··· INPUT FOR THIS TASK

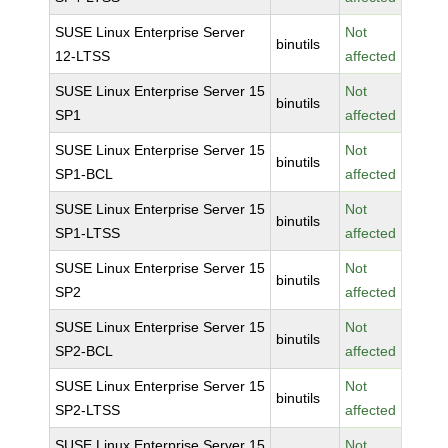
SUSE Linux Enterprise Server
Not
binutils
12-LTSS
affected
SUSE Linux Enterprise Server 15
Not
binutils
SP1
affected
SUSE Linux Enterprise Server 15
Not
binutils
SP1-BCL
affected
SUSE Linux Enterprise Server 15
Not
binutils
SP1-LTSS
affected
SUSE Linux Enterprise Server 15
Not
binutils
SP2
affected
SUSE Linux Enterprise Server 15
Not
binutils
SP2-BCL
affected
SUSE Linux Enterprise Server 15
Not
binutils
SP2-LTSS
affected
SUSE Linux Enterprise Server 15
Not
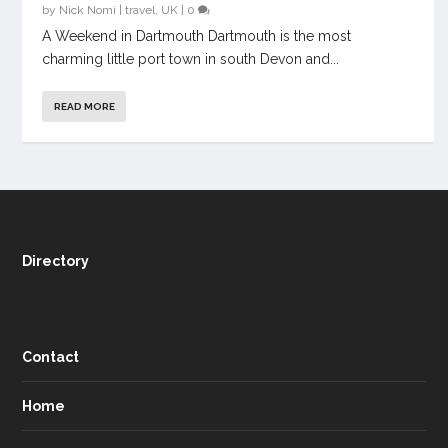
by
Nick Nomi
|
travel
,
UK
|
0
A Weekend in Dartmouth Dartmouth is the most
charming little port town in south Devon and...
READ MORE
Directory
Contact
Home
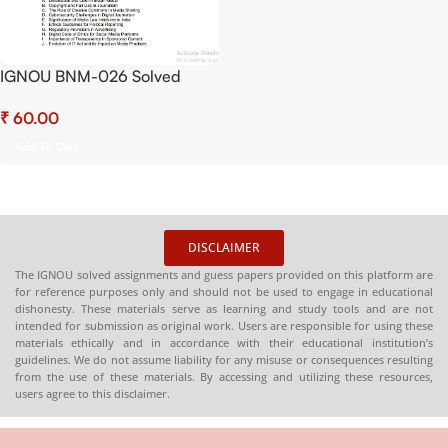
IGNOU BNM-026 Solved
Assignment Jan-July 2025
₹
PDF (English) – Download
Now at Shop.Senrig.in
Add To Cart
DISCLAIMER
The IGNOU solved assignments and guess papers provided on this platform are
for reference purposes only and should not be used to engage in educational
dishonesty. These materials serve as learning and study tools and are not
intended for submission as original work. Users are responsible for using these
materials ethically and in accordance with their educational institution’s
guidelines. We do not assume liability for any misuse or consequences resulting
from the use of these materials. By accessing and utilizing these resources,
users agree to this disclaimer.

······

| YOUR INSTRUCTIONS |
Omitting the images, transcribe every record exactly.

| ANSWER TO THIS EXERCISE |
SUSE Linux Enterprise Server
Not
binutils
12-LTSS
affected
SUSE Linux Enterprise Server 15
Not
binutils
SP1
affected
SUSE Linux Enterprise Server 15
Not
binutils
SP1-BCL
affected
SUSE Linux Enterprise Server 15
Not
binutils
SP1-LTSS
affected
SUSE Linux Enterprise Server 15
Not
binutils
SP2
affected
SUSE Linux Enterprise Server 15
Not
binutils
SP2-BCL
affected
SUSE Linux Enterprise Server 15
Not
binutils
SP2-LTSS
affected
SUSE Linux Enterprise Server 15
Not
by
Nick Nomi
|
travel
,
UK
|
0
A Weekend in Dartmouth Dartmouth is the most
charming little port town in south Devon and...
READ MORE
Directory
Contact
Home
IGNOU BNM-026 Solved
Assignment Jan-July 2025
₹
PDF (English) – Download
Now at Shop.Senrig.in
Add To Cart
DISCLAIMER
The IGNOU solved assignments and guess papers provided on this platform are
for reference purposes only and should not be used to engage in educational
dishonesty. These materials serve as learning and study tools and are not
intended for submission as original work. Users are responsible for using these
materials ethically and in accordance with their educational institution’s
guidelines. We do not assume liability for any misuse or consequences resulting
from the use of these materials. By accessing and utilizing these resources,
users agree to this disclaimer.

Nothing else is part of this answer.